### [Task statement]
Only the lines below from the one that contains "X361484Y394369D01*" through the one that contains "X1400340Y11844413D01*" should appear in your answer, exact and without pictures.

### [Input data]
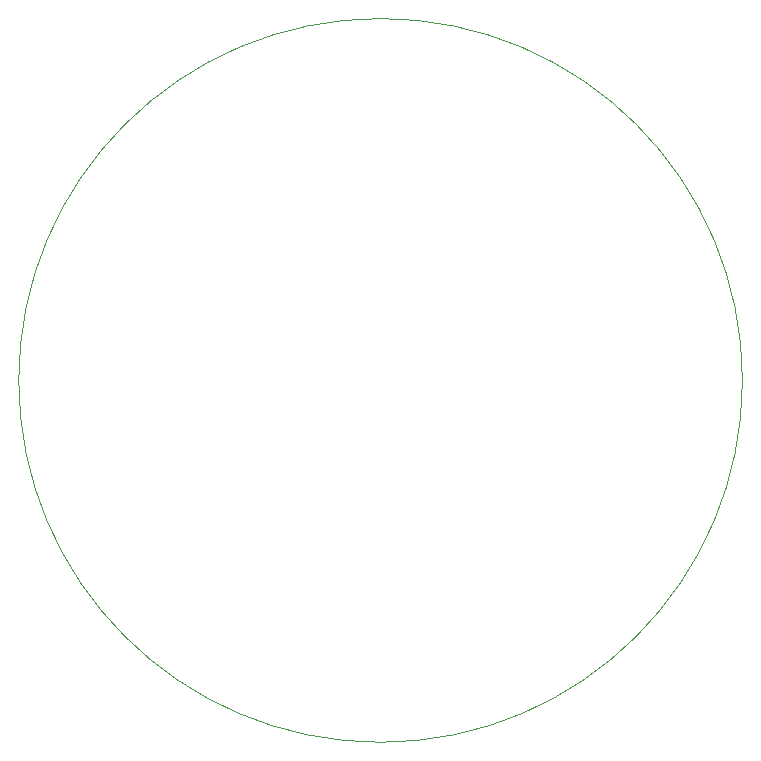
<source format=gbr>
%TF.GenerationSoftware,KiCad,Pcbnew,7.0.1*%
%TF.CreationDate,2023-06-05T19:57:13+00:00*%
%TF.ProjectId,Circuit test,43697263-7569-4742-9074-6573742e6b69,rev?*%
%TF.SameCoordinates,Original*%
%TF.FileFunction,Profile,NP*%
%FSLAX46Y46*%
G04 Gerber Fmt 4.6, Leading zero omitted, Abs format (unit mm)*
G04 Created by KiCad (PCBNEW 7.0.1) date 2023-06-05 19:57:13*
%MOMM*%
%LPD*%
G01*
G04 APERTURE LIST*
%TA.AperFunction,Profile*%
%ADD10C,0.100000*%
%TD*%
G04 APERTURE END LIST*
D10*
X65434759Y31369000D02*
G75*
G03*
X65434759Y31369000I-30636759J0D01*
G01*
M02*

</source>
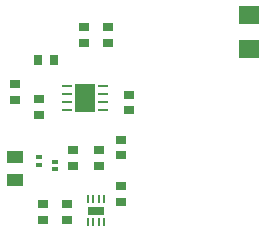
<source format=gbr>
G04 EAGLE Gerber RS-274X export*
G75*
%MOMM*%
%FSLAX34Y34*%
%LPD*%
%INSolderpaste Bottom*%
%IPPOS*%
%AMOC8*
5,1,8,0,0,1.08239X$1,22.5*%
G01*
%ADD10R,0.900000X0.700000*%
%ADD11R,0.806400X0.254000*%
%ADD12R,0.250000X0.700000*%
%ADD13R,1.370000X0.640000*%
%ADD14R,0.700000X0.900000*%
%ADD15R,1.400000X1.100000*%
%ADD16R,0.600000X0.350000*%
%ADD17R,1.803000X1.600000*%

G36*
X377573Y394337D02*
X377573Y394337D01*
X377575Y394336D01*
X377618Y394356D01*
X377662Y394374D01*
X377662Y394376D01*
X377664Y394377D01*
X377697Y394462D01*
X377697Y418338D01*
X377696Y418340D01*
X377697Y418342D01*
X377677Y418385D01*
X377659Y418429D01*
X377657Y418429D01*
X377656Y418431D01*
X377571Y418464D01*
X361569Y418464D01*
X361567Y418463D01*
X361565Y418464D01*
X361522Y418444D01*
X361478Y418426D01*
X361478Y418424D01*
X361476Y418423D01*
X361443Y418338D01*
X361443Y394462D01*
X361444Y394460D01*
X361443Y394458D01*
X361463Y394415D01*
X361481Y394371D01*
X361483Y394371D01*
X361484Y394369D01*
X361569Y394336D01*
X377571Y394336D01*
X377573Y394337D01*
G37*
D10*
X400050Y357990D03*
X400050Y370990D03*
X388620Y466240D03*
X388620Y453240D03*
X368300Y466240D03*
X368300Y453240D03*
D11*
X385096Y416306D03*
X385096Y409702D03*
X385096Y403098D03*
X385096Y396494D03*
X354044Y396494D03*
X354044Y403098D03*
X354044Y409702D03*
X354044Y416306D03*
D12*
X372110Y320540D03*
X376610Y320540D03*
X381110Y320540D03*
X385610Y320540D03*
X372110Y301040D03*
X376610Y301040D03*
X381110Y301040D03*
X385610Y301040D03*
D13*
X379110Y311040D03*
D10*
X381000Y362100D03*
X381000Y349100D03*
X359410Y362100D03*
X359410Y349100D03*
X354330Y316380D03*
X354330Y303380D03*
X400050Y331620D03*
X400050Y318620D03*
X309880Y417980D03*
X309880Y404980D03*
X330200Y405280D03*
X330200Y392280D03*
D14*
X343050Y438150D03*
X330050Y438150D03*
D15*
X309880Y356710D03*
X309880Y336710D03*
D10*
X334010Y303380D03*
X334010Y316380D03*
X406400Y409090D03*
X406400Y396090D03*
D16*
X330200Y356310D03*
X330200Y349810D03*
X344170Y346000D03*
X344170Y352500D03*
D17*
X508000Y448060D03*
X508000Y476500D03*
M02*

</source>
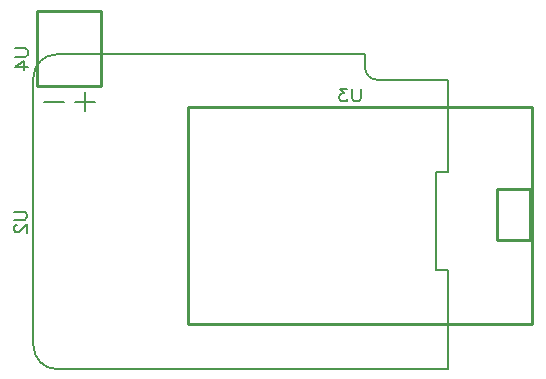
<source format=gbo>
G04 Layer: BottomSilkscreenLayer*
G04 EasyEDA v6.5.23, 2023-05-31 09:28:12*
G04 09e610007bd44921b29e07513bdf5b12,4db1f7442a1f4f30bb2da465e00f2567,10*
G04 Gerber Generator version 0.2*
G04 Scale: 100 percent, Rotated: No, Reflected: No *
G04 Dimensions in millimeters *
G04 leading zeros omitted , absolute positions ,4 integer and 5 decimal *
%FSLAX45Y45*%
%MOMM*%

%ADD10C,0.2032*%
%ADD11C,0.1524*%
%ADD12C,0.1501*%
%ADD13C,0.2540*%

%LPD*%
D10*
X1910773Y12864637D02*
G01*
X1910773Y12698384D01*
X1993900Y12781511D02*
G01*
X1827644Y12781511D01*
X1727200Y12781511D02*
G01*
X1560944Y12781511D01*
D11*
X1306868Y11849493D02*
G01*
X1384846Y11849493D01*
X1400340Y11844413D01*
X1410754Y11833999D01*
X1415834Y11818251D01*
X1415834Y11807837D01*
X1410754Y11792343D01*
X1400340Y11781929D01*
X1384846Y11776849D01*
X1306868Y11776849D01*
X1332776Y11737225D02*
G01*
X1327696Y11737225D01*
X1317282Y11732145D01*
X1311948Y11726811D01*
X1306868Y11716397D01*
X1306868Y11695823D01*
X1311948Y11685409D01*
X1317282Y11680075D01*
X1327696Y11674995D01*
X1338110Y11674995D01*
X1348524Y11680075D01*
X1364018Y11690489D01*
X1415834Y11742559D01*
X1415834Y11669661D01*
X4241800Y12891515D02*
G01*
X4241800Y12813537D01*
X4236720Y12798044D01*
X4226306Y12787629D01*
X4210558Y12782550D01*
X4200143Y12782550D01*
X4184650Y12787629D01*
X4174236Y12798044D01*
X4169156Y12813537D01*
X4169156Y12891515D01*
X4124452Y12891515D02*
G01*
X4067302Y12891515D01*
X4098290Y12849860D01*
X4082795Y12849860D01*
X4072381Y12844779D01*
X4067302Y12839700D01*
X4061968Y12823952D01*
X4061968Y12813537D01*
X4067302Y12798044D01*
X4077715Y12787629D01*
X4093209Y12782550D01*
X4108704Y12782550D01*
X4124452Y12787629D01*
X4129531Y12792710D01*
X4134865Y12803124D01*
X1319784Y13233400D02*
G01*
X1397762Y13233400D01*
X1413255Y13228320D01*
X1423670Y13217905D01*
X1428750Y13202157D01*
X1428750Y13191744D01*
X1423670Y13176250D01*
X1413255Y13165836D01*
X1397762Y13160755D01*
X1319784Y13160755D01*
X1319784Y13074395D02*
G01*
X1392428Y13126466D01*
X1392428Y13048487D01*
X1319784Y13074395D02*
G01*
X1428750Y13074395D01*
D12*
X4379595Y12967106D02*
G01*
X4979593Y12967106D01*
X4979593Y12181103D01*
X4879593Y12181103D01*
X4879593Y11359108D01*
X4979593Y11359108D01*
X4979593Y10516108D01*
X1671599Y10516108D01*
X1471599Y10716107D02*
G01*
X1471599Y12982092D01*
X1671599Y13182092D02*
G01*
X4279595Y13182092D01*
X4279595Y13066090D01*
D13*
X5689600Y12738100D02*
G01*
X2781300Y12738100D01*
X2781300Y10896600D01*
X5689600Y10896600D01*
X5689600Y12738100D01*
X5676900Y12039600D02*
G01*
X5397500Y12039600D01*
X5397500Y11607800D01*
X5676900Y11607800D01*
X5676900Y12039600D01*
X1498600Y13550900D02*
G01*
X1498600Y12915900D01*
X2044700Y12915900D01*
X2044700Y13550900D01*
X1498600Y13550900D01*
D12*
G75*
G01*
X1671599Y13182092D02*
G03*
X1471600Y12982092I0J-200000D01*
G75*
G01*
X1471600Y10716108D02*
G03*
X1671599Y10516108I199999J0D01*
G75*
G01*
X4279595Y13067106D02*
G03*
X4379595Y12967106I100000J0D01*
M02*

</source>
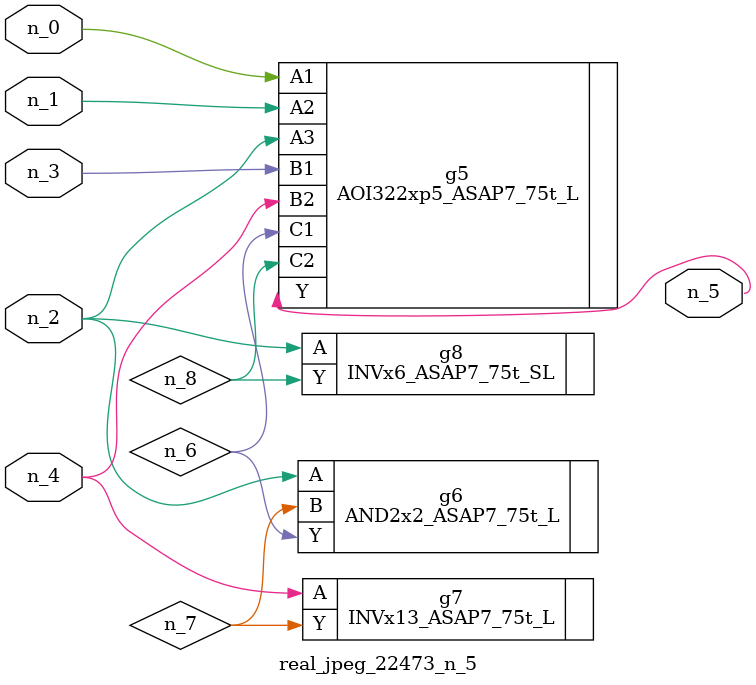
<source format=v>
module real_jpeg_22473_n_5 (n_4, n_0, n_1, n_2, n_3, n_5);

input n_4;
input n_0;
input n_1;
input n_2;
input n_3;

output n_5;

wire n_8;
wire n_6;
wire n_7;

AOI322xp5_ASAP7_75t_L g5 ( 
.A1(n_0),
.A2(n_1),
.A3(n_2),
.B1(n_3),
.B2(n_4),
.C1(n_6),
.C2(n_8),
.Y(n_5)
);

AND2x2_ASAP7_75t_L g6 ( 
.A(n_2),
.B(n_7),
.Y(n_6)
);

INVx6_ASAP7_75t_SL g8 ( 
.A(n_2),
.Y(n_8)
);

INVx13_ASAP7_75t_L g7 ( 
.A(n_4),
.Y(n_7)
);


endmodule
</source>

### [Answer to the problem]
X361484Y394369D01*
X361569Y394336D01*
X377571Y394336D01*
X377573Y394337D01*
G37*
D10*
X400050Y357990D03*
X400050Y370990D03*
X388620Y466240D03*
X388620Y453240D03*
X368300Y466240D03*
X368300Y453240D03*
D11*
X385096Y416306D03*
X385096Y409702D03*
X385096Y403098D03*
X385096Y396494D03*
X354044Y396494D03*
X354044Y403098D03*
X354044Y409702D03*
X354044Y416306D03*
D12*
X372110Y320540D03*
X376610Y320540D03*
X381110Y320540D03*
X385610Y320540D03*
X372110Y301040D03*
X376610Y301040D03*
X381110Y301040D03*
X385610Y301040D03*
D13*
X379110Y311040D03*
D10*
X381000Y362100D03*
X381000Y349100D03*
X359410Y362100D03*
X359410Y349100D03*
X354330Y316380D03*
X354330Y303380D03*
X400050Y331620D03*
X400050Y318620D03*
X309880Y417980D03*
X309880Y404980D03*
X330200Y405280D03*
X330200Y392280D03*
D14*
X343050Y438150D03*
X330050Y438150D03*
D15*
X309880Y356710D03*
X309880Y336710D03*
D10*
X334010Y303380D03*
X334010Y316380D03*
X406400Y409090D03*
X406400Y396090D03*
D16*
X330200Y356310D03*
X330200Y349810D03*
X344170Y346000D03*
X344170Y352500D03*
D17*
X508000Y448060D03*
X508000Y476500D03*
M02*

</source>
<source format=gbo>
G04 Layer: BottomSilkscreenLayer*
G04 EasyEDA v6.5.23, 2023-05-31 09:28:12*
G04 09e610007bd44921b29e07513bdf5b12,4db1f7442a1f4f30bb2da465e00f2567,10*
G04 Gerber Generator version 0.2*
G04 Scale: 100 percent, Rotated: No, Reflected: No *
G04 Dimensions in millimeters *
G04 leading zeros omitted , absolute positions ,4 integer and 5 decimal *
%FSLAX45Y45*%
%MOMM*%

%ADD10C,0.2032*%
%ADD11C,0.1524*%
%ADD12C,0.1501*%
%ADD13C,0.2540*%

%LPD*%
D10*
X1910773Y12864637D02*
G01*
X1910773Y12698384D01*
X1993900Y12781511D02*
G01*
X1827644Y12781511D01*
X1727200Y12781511D02*
G01*
X1560944Y12781511D01*
D11*
X1306868Y11849493D02*
G01*
X1384846Y11849493D01*
X1400340Y11844413D01*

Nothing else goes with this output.